The two warriors lashed out with wild fists and kicks, flailing about in the water, neither even taking the time to stand up. Steel and magic had been traded for flesh and bone, each fighter battering one another amidst the splashing muck. Over and over they turned, neither gaining the upper hand for more than a moment. But eventually, one got their hands around the other's neck, plunging their head beneath the water's surface. Yet so soiled they were, so stained, that they had become indistinguishable from their opponent. But as the one below threatened to drown, they found their own purchase around the aggressor's neck and began clenching with all their might. Soon, both warriors struggled to draw breath, growing weaker by the second. Simultaneously, both sets of hands slipped. The aggressor fell to the side whilst the other lifted their head from beneath the water's surface.

The pair writhed and choked, praying each breath would not be their last. Both sat—and sunk—in the soiled wetland. Their hands and feet were buried as they tried to steady themselves. Neither had strength enough to stand. They were immobilized. Spent. But still they remained firmly in one another's sight. Each was battered and bruised, almost broken. Each was stained head to toe in mud and blood. And as they drew their bated breaths, as they stared into one another's eyes, only now did they see the face of their foe. It was swollen and dirty, but it was a face nonetheless. Neither possessed a helm or mask, and the hoods could only obscure so much. Yet before that moment, they were nothing more than another faceless being that stood in their way. But no longer.

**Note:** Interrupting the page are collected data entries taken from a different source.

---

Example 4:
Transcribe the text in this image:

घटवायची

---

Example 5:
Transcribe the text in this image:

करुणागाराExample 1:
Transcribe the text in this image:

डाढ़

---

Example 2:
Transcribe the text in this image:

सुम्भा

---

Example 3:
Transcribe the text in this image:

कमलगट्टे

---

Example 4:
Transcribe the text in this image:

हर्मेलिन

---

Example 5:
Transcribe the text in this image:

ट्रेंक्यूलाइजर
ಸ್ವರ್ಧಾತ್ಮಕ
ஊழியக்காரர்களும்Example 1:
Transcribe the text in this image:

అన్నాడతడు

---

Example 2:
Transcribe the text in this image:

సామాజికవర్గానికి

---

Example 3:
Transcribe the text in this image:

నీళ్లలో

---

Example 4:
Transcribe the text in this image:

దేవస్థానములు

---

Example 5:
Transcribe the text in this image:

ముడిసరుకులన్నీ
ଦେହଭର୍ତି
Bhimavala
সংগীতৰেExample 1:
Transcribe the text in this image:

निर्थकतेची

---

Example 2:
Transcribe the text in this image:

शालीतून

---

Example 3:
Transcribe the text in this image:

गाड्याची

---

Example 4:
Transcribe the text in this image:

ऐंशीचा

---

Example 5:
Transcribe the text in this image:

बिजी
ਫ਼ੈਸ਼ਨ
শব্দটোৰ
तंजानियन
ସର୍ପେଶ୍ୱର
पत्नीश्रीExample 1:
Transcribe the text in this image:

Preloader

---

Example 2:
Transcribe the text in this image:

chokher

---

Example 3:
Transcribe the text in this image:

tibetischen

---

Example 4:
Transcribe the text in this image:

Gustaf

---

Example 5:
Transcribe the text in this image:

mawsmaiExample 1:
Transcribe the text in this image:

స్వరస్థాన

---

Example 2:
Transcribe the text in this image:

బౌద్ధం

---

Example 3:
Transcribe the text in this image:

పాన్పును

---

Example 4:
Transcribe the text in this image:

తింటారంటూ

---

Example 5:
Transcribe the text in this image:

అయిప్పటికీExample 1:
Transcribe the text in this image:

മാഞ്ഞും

All they had cared about was ending the other's life. And only now did they begin to question why.

They were enemies. But why?

They hated each other. But why?

Because they were told to, long ago. Because Sovereigns and Templars had been fighting for centuries, and would continue fighting for centuries still. They knew nothing of each other besides the idea of what they might represent. Someone of light. Someone of dark. Only now, they were neither. All around them was the stew of death, flavored with the bodies of fallen soldiers they had mercilessly marched into battle. They had been given a mission. To seek out their foes and eradicate them. Nothing else mattered. Nothing else warranted thought. Everything was pointless other than their goal. Only now did the two survivors realize that their goal was just as pointless as everything else. They fought, killed, and almost died at the words of another. They were forced to act not of their own wants and desires, but those of others. They were tools to be cast aside the moment they outlived their purpose.

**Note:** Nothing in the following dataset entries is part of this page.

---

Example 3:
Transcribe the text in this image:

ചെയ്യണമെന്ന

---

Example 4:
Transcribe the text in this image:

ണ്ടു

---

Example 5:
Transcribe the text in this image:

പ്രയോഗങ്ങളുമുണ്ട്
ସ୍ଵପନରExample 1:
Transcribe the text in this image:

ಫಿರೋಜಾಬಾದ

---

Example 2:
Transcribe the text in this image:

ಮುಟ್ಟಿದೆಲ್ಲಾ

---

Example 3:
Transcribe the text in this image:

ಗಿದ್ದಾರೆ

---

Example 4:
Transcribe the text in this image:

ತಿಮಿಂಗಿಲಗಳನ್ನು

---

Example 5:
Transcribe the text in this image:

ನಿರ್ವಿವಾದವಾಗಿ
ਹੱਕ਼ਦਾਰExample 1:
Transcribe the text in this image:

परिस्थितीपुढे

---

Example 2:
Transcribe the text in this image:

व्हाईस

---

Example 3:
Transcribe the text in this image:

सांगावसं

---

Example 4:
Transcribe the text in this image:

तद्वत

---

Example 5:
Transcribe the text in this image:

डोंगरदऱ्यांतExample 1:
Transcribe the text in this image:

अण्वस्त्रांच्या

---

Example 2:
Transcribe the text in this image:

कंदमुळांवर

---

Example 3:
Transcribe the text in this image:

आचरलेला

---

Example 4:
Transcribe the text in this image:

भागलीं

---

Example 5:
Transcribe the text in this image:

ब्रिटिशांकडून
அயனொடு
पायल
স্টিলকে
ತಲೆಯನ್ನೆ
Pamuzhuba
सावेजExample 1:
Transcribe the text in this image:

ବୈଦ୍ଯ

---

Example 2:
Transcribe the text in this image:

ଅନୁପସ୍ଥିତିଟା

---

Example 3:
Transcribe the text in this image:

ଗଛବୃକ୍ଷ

And now, they were alone. Stuck with each other. Tired and at the end of their reach. For the first time, it was up to them to choose what happened next. No superiors looking over their shoulders. No governments giving them orders. They had each survived for this long, unable to kill the other. But not unwilling.

Seeing their opponent soiled and covered with muck, they realized they were all but identical. A thought that brought them no solace. They didn't want to be the same. Their entire identity depending on their being different. That was why they fought. That was why they sacrificed so much. If they were the same, then what was it all for?

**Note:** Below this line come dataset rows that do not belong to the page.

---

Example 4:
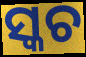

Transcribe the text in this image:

ସ୍କଚ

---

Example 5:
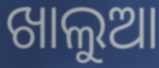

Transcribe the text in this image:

ଖାଲୁଆ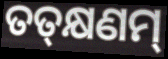
ତତ୍‌କ୍ଷଣମ୍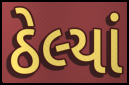
ઠેલ્યાંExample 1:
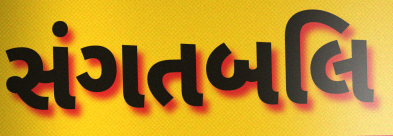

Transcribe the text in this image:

સંગતબલિ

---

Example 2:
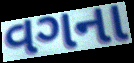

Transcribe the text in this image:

વગના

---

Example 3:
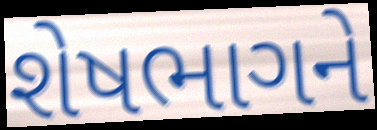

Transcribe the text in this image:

શેષભાગને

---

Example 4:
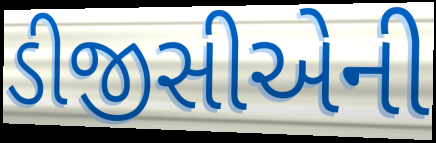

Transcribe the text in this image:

ડીજીસીએની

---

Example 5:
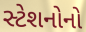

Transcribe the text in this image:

સ્ટેશનોનો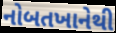
નોબતખાનેથીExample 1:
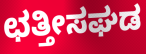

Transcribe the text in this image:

ಛತ್ತೀಸಘಡ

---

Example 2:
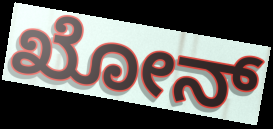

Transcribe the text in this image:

ಖೋನ್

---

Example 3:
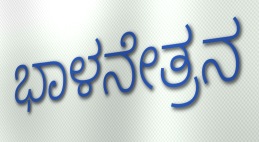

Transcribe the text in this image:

ಭಾಳನೇತ್ರನ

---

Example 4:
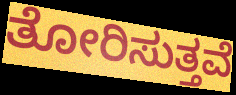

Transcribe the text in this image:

ತೋರಿಸುತ್ತವೆ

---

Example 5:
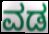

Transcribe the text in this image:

ವಡ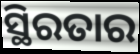
ସ୍ଥିରତାର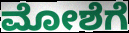
ಮೋಶೆಗೆ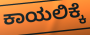
ಕಾಯಲಿಕ್ಕೆ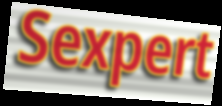
Sexpert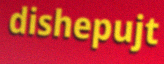
dishepujt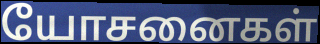
யோசனைகள்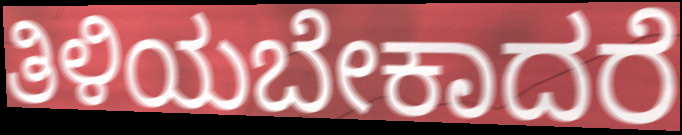
ತಿಳಿಯಬೇಕಾದರೆ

They were left with a choice. Use this moment of clarity to end the other, on their own terms rather than because it was expected of them. Or continue to survive. Neither could rightly return to their homes. But there were places beyond the Dominion. Beyond the Federation. Beyond Ardonia. Would they fight, as they always had, as others always would? Would they simply part ways, disregarding every tenet instilled by their upbringing? Or would they walk a completely different path side by side, finding more in common with each other than their respective Orders?

Preserve the dichotomy of the light and the dark? The black and the white? Or take one step further into the gray.